A piece in the New York Times offers the argument that the partially driverless vehicles coming on the market and the entirely driverless ones to follow will need no new laws to operate on our streets and highways. But an equally valid argument can be made that the legal presumption has always been - and these laws always assumed - human drivers would be operating the vehicles. It could be that state judiciaries, regulators, and legislatures will come to a range of conclusions about what the current laws mean in relation to driverless vehicles.
Another point made, a good one, is that the federal government has heretofore restricted itself to vehicle safety standards and the states have regulated driver licensing and behavior.
Questions and possible legal solutions
The question is raised, therefore, of what happens when the machine is both the equipment and the driver. This only leads to more questions. Are new laws required?
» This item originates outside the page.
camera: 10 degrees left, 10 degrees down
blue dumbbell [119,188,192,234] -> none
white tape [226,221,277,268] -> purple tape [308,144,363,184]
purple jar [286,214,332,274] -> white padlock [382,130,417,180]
Is that the province of the states or of the federal government? If we want people to be able to seamlessly travel and cross state lines, then hands-free "driving" cannot be subject to differing sets of rules when borders are crossed. In fact, presently, we not only have state regulations, but motor vehicle codes and enforcement performed at the city and county levels as well.
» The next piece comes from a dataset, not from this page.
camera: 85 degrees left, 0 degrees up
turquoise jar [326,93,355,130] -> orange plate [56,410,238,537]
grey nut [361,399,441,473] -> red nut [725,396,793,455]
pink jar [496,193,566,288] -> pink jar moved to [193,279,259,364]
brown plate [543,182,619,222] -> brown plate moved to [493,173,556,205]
The possible savior here is the US Constitution's Commerce Clause, which will allow Congress to step in, as it has in the past, to declare that the nation needs a uniform set of rules and to specify what those rules are. Another option would be to create a uniform code among the states, similar to the Uniform Commercial Code and a range of others, that would amount to essentially the same (or extremely similar) laws being passed in most or all of the states in the continental US.